Graphing From Data
TI 85
From Dr. Henry Donato’s Web Page: For more information about using the TI 85, visit Dr. Henry Donato’s Web page.
In this exercise, we will examine how scientists find relationships between experimentally observed
quantities. For illustrative purposes, let’s assume that I have measured the length in cm of my
goldfish at yearly intervals and have collected the following data
Age (in years) Length (in cm)
1 11
2 19
3 30
4 41
5 49
Note that this data is completely fictitious but it is intuitively reasonable. In the days before
scientists had access to any computing devices, this data would be analyzed in the following way.

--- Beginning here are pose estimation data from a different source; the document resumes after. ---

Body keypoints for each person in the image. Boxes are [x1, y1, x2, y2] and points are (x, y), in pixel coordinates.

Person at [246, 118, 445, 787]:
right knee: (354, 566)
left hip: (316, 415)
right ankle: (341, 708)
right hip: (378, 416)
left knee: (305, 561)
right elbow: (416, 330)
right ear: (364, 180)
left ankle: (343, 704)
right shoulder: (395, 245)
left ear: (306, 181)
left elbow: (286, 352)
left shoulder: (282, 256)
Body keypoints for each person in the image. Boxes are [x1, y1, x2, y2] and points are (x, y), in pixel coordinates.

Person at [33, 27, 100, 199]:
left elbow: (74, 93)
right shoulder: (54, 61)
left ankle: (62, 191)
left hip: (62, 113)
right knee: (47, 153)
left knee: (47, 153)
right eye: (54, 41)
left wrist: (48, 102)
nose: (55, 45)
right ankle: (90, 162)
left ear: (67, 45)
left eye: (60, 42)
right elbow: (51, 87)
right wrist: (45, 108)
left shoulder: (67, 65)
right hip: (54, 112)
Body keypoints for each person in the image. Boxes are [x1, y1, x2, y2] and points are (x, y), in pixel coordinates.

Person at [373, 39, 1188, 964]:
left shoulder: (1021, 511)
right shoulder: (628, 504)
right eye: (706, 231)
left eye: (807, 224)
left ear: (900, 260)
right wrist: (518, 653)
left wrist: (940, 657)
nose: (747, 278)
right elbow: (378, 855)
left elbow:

First one would graph the data points on graph paper. This would make clear what one has
already guessed, namely that the increase in length is approximately linear with time. The
expression "linear with time" means that the increase in length occurring during a fixed interval of
time, say a year, is always the same. Of course, the intervals in the data shown above are not all
the same, but they are close to 10 cm a year. Scientists are always looking for the simplest
possible description and explanation for observations so they would be likely to assume that the
data is saying that the increase in length of my goldfish is linear and the deviation from linearity
observed in the data is due to experimental error. Here, experimental error would include
problems involved with actually measuring the length of the fish, as well as problems in the
experimental protocol, such as having more food available to the fish in some time periods (say
between years 2 and 3) compared to others (say between years 4 and 5). So to represent the
presumed linear increase in length of my fish, I will draw the "best" straight line through the data
points. The simplest way to do this is to place a ruler on the graph paper and move it around so
that the line it describes passes as close as possible to each data point. Note that this line need not
actually pass through each data point or for that matter any of the data points. So the data points
were used to find the line and the line represents the functional relationship between age of the fish
and the length of the fish. The equation for a straight line is
y = a + bx
where a is the y intercept and b is the slope both of which can be determined from the graph. So
our analysis of the data yields:
Length = a + b(Age)
With modern computing devices, these operations can be performed more quickly and with
greater objectivity than the procedure discussed above. In this exercise I will describe the use of
the TI-85 calculator to perform this analysis.
1.Enter the Data: Press STAT to enter the statistics menu, F2 (EDIT), accept xStat as the
xlist Name by pressing ENTER, accept yStat as the ylist Name, and finally enter the x
and y coordinates of each experimental point.
2.Perform Linear Least Squares. Press 2nd F1 (CALC), ENTER (to accept xstat as the
list of x values, ENTER (to accept ystat as the list of y values), and finally F2 (LINR).
So the best straight line through the data points is
Length = 0.6 + 9.8(Age)
3.Plot the Data and the Linear Least Squares Line. First one must define the graph
range, i.e. the portion of the graph that one wants to display. Press GRAPH, F2
(RANGE), and enter values for xMin, xMax, yMin, and yMax.
Now display the graph by pressing STAT, F3 (DRAW), F2 (SCATTER). One
may clear the commands off the screen by pressing to CLEAR to better see the
graph.
Press STAT again and then 2nd F4 to display the regression line on the graph.